Collection entries
━━━━━━━━━━━━━━━━━━━━━━━━━━━━━━

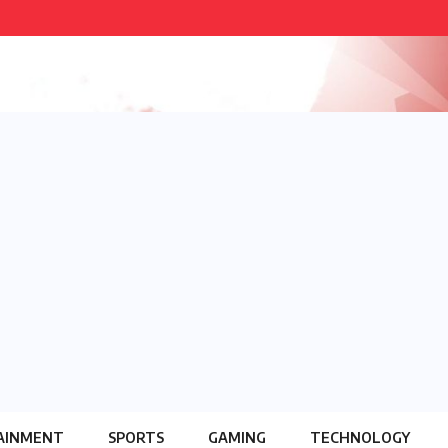
AINMENT
SPORTS
GAMING
TECHNOLOGY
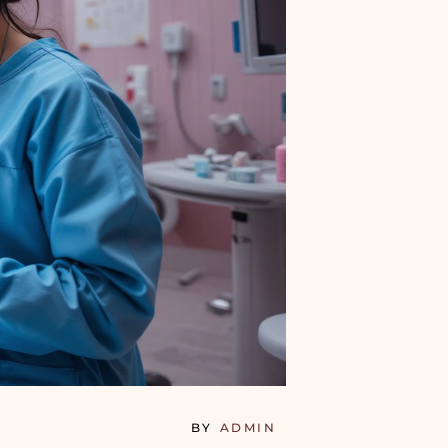
BY
ADMIN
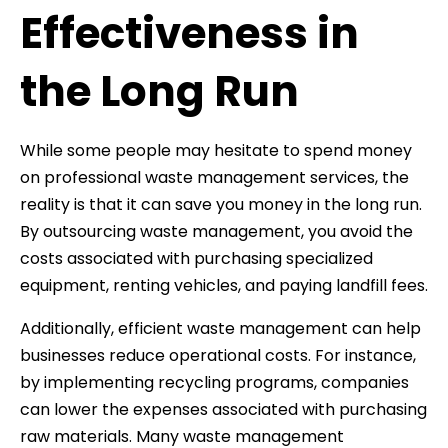
Effectiveness in
the Long Run
While some people may hesitate to spend money
on professional waste management services, the
reality is that it can save you money in the long run.
By outsourcing waste management, you avoid the
costs associated with purchasing specialized
equipment, renting vehicles, and paying landfill fees.
Additionally, efficient waste management can help
businesses reduce operational costs. For instance,
by implementing recycling programs, companies
can lower the expenses associated with purchasing
raw materials. Many waste management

━━━━━━━━━━━━━━━━━━━━━━━━━━━━━━

Task prompt —
Take the line holding "Effectiveness in" and the lines after it through the end of the entries. Retype them exactly and add nothing.

Answer for this exercise —
Effectiveness in
the Long Run
While some people may hesitate to spend money
on professional waste management services, the
reality is that it can save you money in the long run.
By outsourcing waste management, you avoid the
costs associated with purchasing specialized
equipment, renting vehicles, and paying landfill fees.
Additionally, efficient waste management can help
businesses reduce operational costs. For instance,
by implementing recycling programs, companies
can lower the expenses associated with purchasing
raw materials. Many waste management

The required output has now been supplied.